Was bedeutet in diesem Zusammenhang Generative KI?
Generative KI ermöglicht es, Dinge neu zu entwickeln. Wenn man z.B. eine Zusammenfassung eines Kapitels oder gar ein ganz neues Kapitel des Harry Potter Romans benötigt, kann man sich das von einer KI erstellen lassen. Das ist ein Bestandteil von generativer KI. Sie unterstützt unter anderem im Journalismusbereich oder in der Werbung. So bekomme ich schon einige Ideen vorgeneriert. Das sorgt dafür, dass ich beispielsweise viel besser antizipieren kann, wie sich mein Text später in das bestehende Format einfügen wird. Das gilt auch für andere Bereiche wie z.B. die Theaterpädagogik. Hier kann generative KI bei der Frage unterstützen, wie die Emotionalität einer Szenerie nach außen ausgedrückt wird. Mithilfe Generativer KI kann ich also Texte, Bilder, oder auch Musik und Sprache eigenständig erstellen lassen.
Wie kann KI in die Lehre am Campus Lingen eingebunden werden?

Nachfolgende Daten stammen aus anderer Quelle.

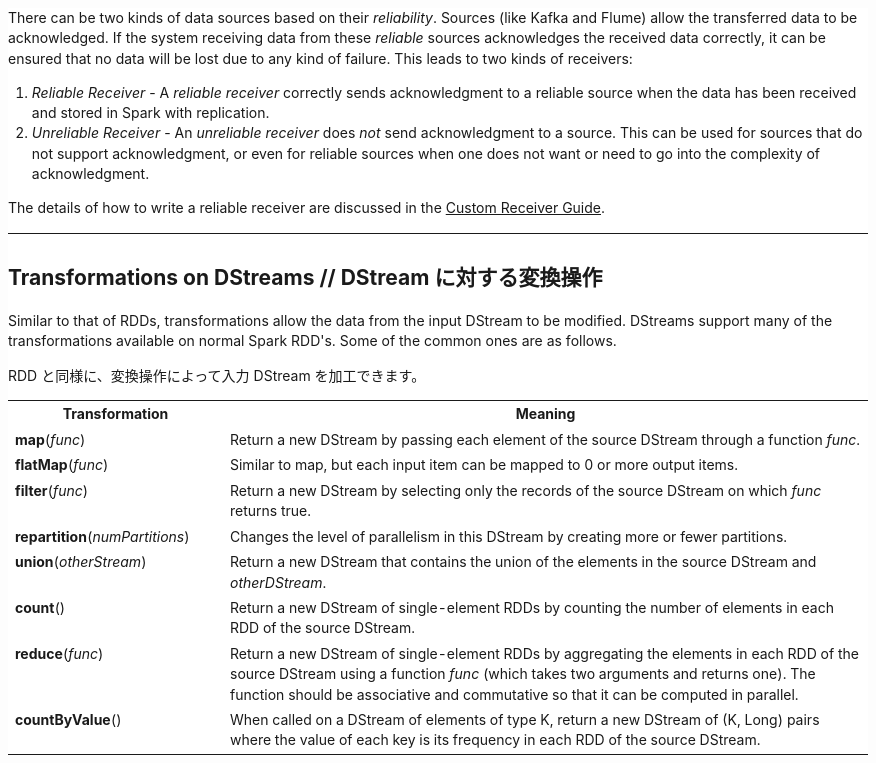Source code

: There can be two kinds of data sources based on their *reliability*. Sources
(like Kafka and Flume) allow the transferred data to be acknowledged. If the system receiving
data from these *reliable* sources acknowledges the received data correctly, it can be ensured
that no data will be lost due to any kind of failure. This leads to two kinds of receivers:

1. *Reliable Receiver* - A *reliable receiver* correctly sends acknowledgment to a reliable
  source when the data has been received and stored in Spark with replication.
1. *Unreliable Receiver* - An *unreliable receiver* does *not* send acknowledgment to a source. This can be used for sources that do not support acknowledgment, or even for reliable sources when one does not want or need to go into the complexity of acknowledgment.

The details of how to write a reliable receiver are discussed in the
[Custom Receiver Guide](streaming-custom-receivers.html).

***

## Transformations on DStreams // DStream に対する変換操作


Similar to that of RDDs, transformations allow the data from the input DStream to be modified.
DStreams support many of the transformations available on normal Spark RDD's.
Some of the common ones are as follows.

RDD と同様に、変換操作によって入力 DStream を加工できます。


<table class="table">
<tr><th style="width:25%">Transformation</th><th>Meaning</th></tr>
<tr>
  <td> <b>map</b>(<i>func</i>) </td>
  <td> Return a new DStream by passing each element of the source DStream through a
  function <i>func</i>. </td>
</tr>
<tr>
  <td> <b>flatMap</b>(<i>func</i>) </td>
  <td> Similar to map, but each input item can be mapped to 0 or more output items. </td>
</tr>
<tr>
  <td> <b>filter</b>(<i>func</i>) </td>
  <td> Return a new DStream by selecting only the records of the source DStream on which
  <i>func</i> returns true. </td>
</tr>
<tr>
  <td> <b>repartition</b>(<i>numPartitions</i>) </td>
  <td> Changes the level of parallelism in this DStream by creating more or fewer partitions. </td>
</tr>
<tr>
  <td> <b>union</b>(<i>otherStream</i>) </td>
  <td> Return a new DStream that contains the union of the elements in the source DStream and
  <i>otherDStream</i>. </td>
</tr>
<tr>
  <td> <b>count</b>() </td>
  <td> Return a new DStream of single-element RDDs by counting the number of elements in each RDD
   of the source DStream. </td>
</tr>
<tr>
  <td> <b>reduce</b>(<i>func</i>) </td>
  <td> Return a new DStream of single-element RDDs by aggregating the elements in each RDD of the
  source DStream using a function <i>func</i> (which takes two arguments and returns one).
  The function should be associative and commutative so that it can be computed in parallel. </td>
</tr>
<tr>
  <td> <b>countByValue</b>() </td>
  <td> When called on a DStream of elements of type K, return a new DStream of (K, Long) pairs
  where the value of each key is its frequency in each RDD of the source DStream.  </td>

Wir werden gerade in Deutschland unseren Wohlstand dadurch aufrechterhalten können, dass wie gesellschaftlich intelligent mit den Möglichkeiten der KI umgehen können. Eine große Aufgabenstellung ist es daher am Campus, KI auf eine Art und Weise in die Lehre zu integrieren, dass die Studierenden mit einer gewissen Grundkompetenz ausgestattet werden, so dass sie für ihren individuellen Anwendungsfall KI strukturiert und korrekt einsetzen können. Das heißt, dass sie Künstliche Intelligenz letztlich als passendes Werkzeug nutzen können. Es geht letztlich darum, die Studierenden am Campus Lingen dazu zu befähigen, kompetent und effektiv mit diesen Mitteln umzugehen.
Was bedeutet das genau?
Solche Aufgabenstellungen lauten beispielsweise: Wie kann man verifizieren, dass die Ergebnisse des Sprachenmodells korrekt sind? Es gibt spezielle Methodiken, die ich anhand des aktuellen Stands der Wissenschaft auch in meinen Lehrveranstaltungen erläutere. Sie ermöglichen es uns, dass wir also nicht nur naiv mit diesen Technologien umgehen, sondern auch sehr fundiert arbeiten können. Denn das Problem der generativen KI ist, dass sie vermeintlich niederschwellig zu nutzen erscheint. Diese Niederschwelligkeit suggeriert, dass die Ergebnisse tatsächlich auch als "bare Münze" genutzt werden können. Aber beim genaueren Hinsehen, beispielsweise durch Halluzinieren, zeigt sich, dass es zwar vermeintlich plausibel klingt, aber gar nicht ist. Insofern müssen wir gerade in der Wissenschaft eine Grundkompetenz erwerben, die es uns ermöglicht, solide und authentische Ergebnisse zu erzielen. Am Campus Lingen versuchen wir, in verschiedenen Aufgabenstellungen mit den Fallstricken der KI zu arbeiten und dadurch ein Bewusstsein und eine Methodik zu entwickeln, wie man konstruktiv mit diesen Werkzeugen umgehen kann.
Vielen Dank, dass Sie sich Zeit für den Wissenssnack genommen haben.